> [TASK DIRECTIONS]
The result should be every line in the data below that carries the string "việc".

> [DATA TO USE]
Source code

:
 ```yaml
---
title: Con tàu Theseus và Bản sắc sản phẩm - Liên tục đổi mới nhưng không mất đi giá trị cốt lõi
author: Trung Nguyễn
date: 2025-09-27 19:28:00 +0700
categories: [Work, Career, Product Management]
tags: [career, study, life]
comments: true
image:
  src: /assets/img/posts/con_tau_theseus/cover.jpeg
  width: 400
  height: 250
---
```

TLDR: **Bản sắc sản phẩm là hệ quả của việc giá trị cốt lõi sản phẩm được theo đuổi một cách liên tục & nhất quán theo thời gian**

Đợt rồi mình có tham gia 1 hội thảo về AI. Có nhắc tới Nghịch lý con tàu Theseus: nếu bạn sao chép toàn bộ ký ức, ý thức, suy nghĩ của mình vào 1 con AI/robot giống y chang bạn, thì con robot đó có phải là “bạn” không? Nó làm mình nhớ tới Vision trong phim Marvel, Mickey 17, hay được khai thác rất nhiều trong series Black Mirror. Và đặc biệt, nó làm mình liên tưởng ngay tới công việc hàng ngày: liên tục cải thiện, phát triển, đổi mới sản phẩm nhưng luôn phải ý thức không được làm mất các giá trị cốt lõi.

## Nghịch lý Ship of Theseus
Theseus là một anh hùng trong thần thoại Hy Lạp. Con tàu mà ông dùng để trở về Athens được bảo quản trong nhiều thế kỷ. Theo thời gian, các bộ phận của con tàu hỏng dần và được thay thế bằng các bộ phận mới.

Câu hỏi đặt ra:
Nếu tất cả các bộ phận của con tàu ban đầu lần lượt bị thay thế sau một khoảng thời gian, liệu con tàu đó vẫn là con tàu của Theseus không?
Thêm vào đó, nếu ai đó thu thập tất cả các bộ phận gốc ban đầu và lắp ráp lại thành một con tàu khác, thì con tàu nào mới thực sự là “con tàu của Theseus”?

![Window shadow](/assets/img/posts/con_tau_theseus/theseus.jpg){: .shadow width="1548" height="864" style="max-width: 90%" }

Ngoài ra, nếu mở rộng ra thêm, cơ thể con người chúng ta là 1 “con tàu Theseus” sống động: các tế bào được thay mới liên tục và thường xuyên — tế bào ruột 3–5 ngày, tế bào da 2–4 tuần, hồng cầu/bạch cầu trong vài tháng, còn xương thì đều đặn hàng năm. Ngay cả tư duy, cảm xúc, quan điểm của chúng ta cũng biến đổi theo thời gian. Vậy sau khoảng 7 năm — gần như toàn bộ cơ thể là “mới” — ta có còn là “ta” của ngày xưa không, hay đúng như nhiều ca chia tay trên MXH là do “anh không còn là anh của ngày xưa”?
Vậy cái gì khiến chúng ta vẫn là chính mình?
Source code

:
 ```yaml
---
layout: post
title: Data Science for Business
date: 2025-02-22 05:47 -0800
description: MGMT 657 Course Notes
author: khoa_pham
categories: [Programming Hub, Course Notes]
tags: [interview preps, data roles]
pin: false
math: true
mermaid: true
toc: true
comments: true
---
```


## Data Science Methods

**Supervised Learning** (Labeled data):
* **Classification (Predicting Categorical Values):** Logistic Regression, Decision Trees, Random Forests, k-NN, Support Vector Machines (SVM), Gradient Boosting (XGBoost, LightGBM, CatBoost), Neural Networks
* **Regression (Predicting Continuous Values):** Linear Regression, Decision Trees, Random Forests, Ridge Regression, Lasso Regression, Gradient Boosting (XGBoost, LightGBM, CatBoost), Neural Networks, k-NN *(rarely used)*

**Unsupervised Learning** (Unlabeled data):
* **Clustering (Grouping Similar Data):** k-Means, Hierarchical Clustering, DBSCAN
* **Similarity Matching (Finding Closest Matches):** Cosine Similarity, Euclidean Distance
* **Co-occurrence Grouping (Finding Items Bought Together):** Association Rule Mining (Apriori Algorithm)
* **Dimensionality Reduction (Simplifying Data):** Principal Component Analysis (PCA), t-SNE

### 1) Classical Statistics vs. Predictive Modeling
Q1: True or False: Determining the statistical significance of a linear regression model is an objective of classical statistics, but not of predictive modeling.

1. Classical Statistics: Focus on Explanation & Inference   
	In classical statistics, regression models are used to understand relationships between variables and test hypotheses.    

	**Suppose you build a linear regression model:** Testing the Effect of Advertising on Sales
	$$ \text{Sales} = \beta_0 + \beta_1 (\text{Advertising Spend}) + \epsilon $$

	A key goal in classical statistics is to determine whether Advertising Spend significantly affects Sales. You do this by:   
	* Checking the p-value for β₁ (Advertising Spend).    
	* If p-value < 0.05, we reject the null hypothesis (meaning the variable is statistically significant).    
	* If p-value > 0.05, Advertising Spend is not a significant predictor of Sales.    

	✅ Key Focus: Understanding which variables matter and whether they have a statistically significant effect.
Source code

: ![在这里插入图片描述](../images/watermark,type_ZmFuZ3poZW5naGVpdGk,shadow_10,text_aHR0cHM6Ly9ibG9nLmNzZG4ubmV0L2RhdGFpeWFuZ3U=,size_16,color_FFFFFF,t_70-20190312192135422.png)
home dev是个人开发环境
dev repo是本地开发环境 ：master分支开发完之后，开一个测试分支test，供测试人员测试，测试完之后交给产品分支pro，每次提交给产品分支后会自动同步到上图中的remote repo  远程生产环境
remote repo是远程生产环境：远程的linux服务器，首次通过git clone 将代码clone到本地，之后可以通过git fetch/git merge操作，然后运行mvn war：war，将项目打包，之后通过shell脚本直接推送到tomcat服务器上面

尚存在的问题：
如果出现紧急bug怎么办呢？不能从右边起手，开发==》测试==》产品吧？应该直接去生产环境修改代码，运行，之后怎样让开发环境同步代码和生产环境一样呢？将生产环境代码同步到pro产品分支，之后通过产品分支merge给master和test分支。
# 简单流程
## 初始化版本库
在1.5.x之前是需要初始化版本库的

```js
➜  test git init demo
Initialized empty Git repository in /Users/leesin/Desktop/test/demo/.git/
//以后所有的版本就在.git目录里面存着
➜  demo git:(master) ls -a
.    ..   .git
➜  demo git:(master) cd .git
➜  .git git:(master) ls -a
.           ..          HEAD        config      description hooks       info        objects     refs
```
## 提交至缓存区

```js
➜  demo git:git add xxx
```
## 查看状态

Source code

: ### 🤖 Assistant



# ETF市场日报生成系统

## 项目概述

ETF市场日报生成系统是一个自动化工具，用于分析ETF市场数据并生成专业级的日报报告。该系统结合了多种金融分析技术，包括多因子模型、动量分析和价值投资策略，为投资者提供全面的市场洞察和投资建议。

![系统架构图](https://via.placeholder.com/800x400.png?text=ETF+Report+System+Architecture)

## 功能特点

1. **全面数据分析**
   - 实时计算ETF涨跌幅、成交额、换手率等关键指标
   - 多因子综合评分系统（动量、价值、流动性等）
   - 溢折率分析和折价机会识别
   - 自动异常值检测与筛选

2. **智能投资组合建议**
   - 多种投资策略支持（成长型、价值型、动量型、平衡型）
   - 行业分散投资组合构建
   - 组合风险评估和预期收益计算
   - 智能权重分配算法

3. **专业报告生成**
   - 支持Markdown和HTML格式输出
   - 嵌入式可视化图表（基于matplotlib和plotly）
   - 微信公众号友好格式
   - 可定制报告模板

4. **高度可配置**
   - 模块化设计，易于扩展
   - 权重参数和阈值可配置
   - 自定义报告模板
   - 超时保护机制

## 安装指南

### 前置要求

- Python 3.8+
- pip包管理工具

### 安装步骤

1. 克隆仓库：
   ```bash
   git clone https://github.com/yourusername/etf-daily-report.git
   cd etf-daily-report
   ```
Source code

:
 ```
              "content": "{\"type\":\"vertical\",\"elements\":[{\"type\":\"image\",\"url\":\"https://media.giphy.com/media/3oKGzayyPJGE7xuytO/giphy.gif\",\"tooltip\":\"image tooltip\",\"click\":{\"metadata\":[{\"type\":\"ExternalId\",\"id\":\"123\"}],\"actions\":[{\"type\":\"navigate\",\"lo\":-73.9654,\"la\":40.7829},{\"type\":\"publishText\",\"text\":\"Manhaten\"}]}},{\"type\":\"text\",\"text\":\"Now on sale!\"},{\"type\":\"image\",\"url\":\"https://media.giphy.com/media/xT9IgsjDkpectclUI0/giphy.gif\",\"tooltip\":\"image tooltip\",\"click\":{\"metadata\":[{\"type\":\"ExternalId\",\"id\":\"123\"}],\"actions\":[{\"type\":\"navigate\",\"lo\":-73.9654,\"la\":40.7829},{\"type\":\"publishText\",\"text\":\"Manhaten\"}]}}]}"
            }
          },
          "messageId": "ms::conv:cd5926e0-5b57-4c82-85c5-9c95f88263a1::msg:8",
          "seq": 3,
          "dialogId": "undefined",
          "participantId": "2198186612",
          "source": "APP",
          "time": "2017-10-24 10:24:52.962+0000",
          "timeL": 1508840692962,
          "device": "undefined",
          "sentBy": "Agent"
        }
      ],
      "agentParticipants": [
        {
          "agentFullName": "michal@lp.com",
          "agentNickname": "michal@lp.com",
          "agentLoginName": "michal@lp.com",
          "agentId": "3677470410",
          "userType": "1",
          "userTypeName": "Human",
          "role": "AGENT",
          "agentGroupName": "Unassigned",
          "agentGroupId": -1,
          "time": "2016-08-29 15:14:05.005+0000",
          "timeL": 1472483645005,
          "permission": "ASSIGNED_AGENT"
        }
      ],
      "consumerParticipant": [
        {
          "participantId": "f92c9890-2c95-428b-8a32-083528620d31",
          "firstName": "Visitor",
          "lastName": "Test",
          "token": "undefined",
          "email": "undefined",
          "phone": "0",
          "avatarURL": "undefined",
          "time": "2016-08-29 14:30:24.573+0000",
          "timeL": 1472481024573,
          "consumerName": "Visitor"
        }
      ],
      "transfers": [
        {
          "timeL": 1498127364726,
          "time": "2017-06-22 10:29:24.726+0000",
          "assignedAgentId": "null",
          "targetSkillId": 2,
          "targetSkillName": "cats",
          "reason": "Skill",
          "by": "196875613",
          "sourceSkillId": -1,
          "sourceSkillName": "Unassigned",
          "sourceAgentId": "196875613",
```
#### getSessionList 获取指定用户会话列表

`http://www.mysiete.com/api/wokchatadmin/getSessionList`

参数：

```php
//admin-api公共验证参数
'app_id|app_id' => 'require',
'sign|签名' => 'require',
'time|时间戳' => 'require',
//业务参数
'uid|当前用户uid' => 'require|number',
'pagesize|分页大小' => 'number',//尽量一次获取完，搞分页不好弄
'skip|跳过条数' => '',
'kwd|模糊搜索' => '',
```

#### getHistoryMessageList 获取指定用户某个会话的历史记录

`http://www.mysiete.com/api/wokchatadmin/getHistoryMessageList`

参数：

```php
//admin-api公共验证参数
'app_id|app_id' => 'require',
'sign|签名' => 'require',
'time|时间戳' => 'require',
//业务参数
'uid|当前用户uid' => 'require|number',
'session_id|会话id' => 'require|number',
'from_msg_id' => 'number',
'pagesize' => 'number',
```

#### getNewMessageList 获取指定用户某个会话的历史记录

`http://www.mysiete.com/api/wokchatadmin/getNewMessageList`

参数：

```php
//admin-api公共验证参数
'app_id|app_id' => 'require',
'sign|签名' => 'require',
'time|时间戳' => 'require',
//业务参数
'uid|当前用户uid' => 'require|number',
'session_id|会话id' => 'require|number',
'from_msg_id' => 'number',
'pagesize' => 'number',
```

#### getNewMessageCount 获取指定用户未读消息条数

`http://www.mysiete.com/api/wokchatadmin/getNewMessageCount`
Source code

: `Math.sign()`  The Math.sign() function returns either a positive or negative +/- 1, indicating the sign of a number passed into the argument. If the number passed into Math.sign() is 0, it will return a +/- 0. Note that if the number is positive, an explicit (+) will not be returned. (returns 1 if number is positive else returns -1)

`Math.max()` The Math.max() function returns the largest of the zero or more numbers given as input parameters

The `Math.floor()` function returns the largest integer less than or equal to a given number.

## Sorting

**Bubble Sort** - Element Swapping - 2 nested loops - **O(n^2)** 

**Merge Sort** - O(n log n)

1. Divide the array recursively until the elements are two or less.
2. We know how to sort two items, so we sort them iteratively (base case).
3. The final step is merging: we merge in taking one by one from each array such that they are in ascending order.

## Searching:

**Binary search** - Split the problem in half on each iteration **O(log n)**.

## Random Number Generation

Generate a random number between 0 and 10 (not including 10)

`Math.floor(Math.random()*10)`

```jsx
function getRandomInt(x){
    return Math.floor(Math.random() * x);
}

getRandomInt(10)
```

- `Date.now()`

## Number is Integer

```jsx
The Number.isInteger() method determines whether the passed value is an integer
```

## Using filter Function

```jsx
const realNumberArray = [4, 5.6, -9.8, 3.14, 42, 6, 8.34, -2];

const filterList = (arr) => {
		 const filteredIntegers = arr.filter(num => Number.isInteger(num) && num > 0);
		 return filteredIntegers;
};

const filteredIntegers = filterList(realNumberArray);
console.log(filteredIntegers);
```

> [RESPONSE TO THIS TASK]
TLDR: **Bản sắc sản phẩm là hệ quả của việc giá trị cốt lõi sản phẩm được theo đuổi một cách liên tục & nhất quán theo thời gian**
Đợt rồi mình có tham gia 1 hội thảo về AI. Có nhắc tới Nghịch lý con tàu Theseus: nếu bạn sao chép toàn bộ ký ức, ý thức, suy nghĩ của mình vào 1 con AI/robot giống y chang bạn, thì con robot đó có phải là “bạn” không? Nó làm mình nhớ tới Vision trong phim Marvel, Mickey 17, hay được khai thác rất nhiều trong series Black Mirror. Và đặc biệt, nó làm mình liên tưởng ngay tới công việc hàng ngày: liên tục cải thiện, phát triển, đổi mới sản phẩm nhưng luôn phải ý thức không được làm mất các giá trị cốt lõi.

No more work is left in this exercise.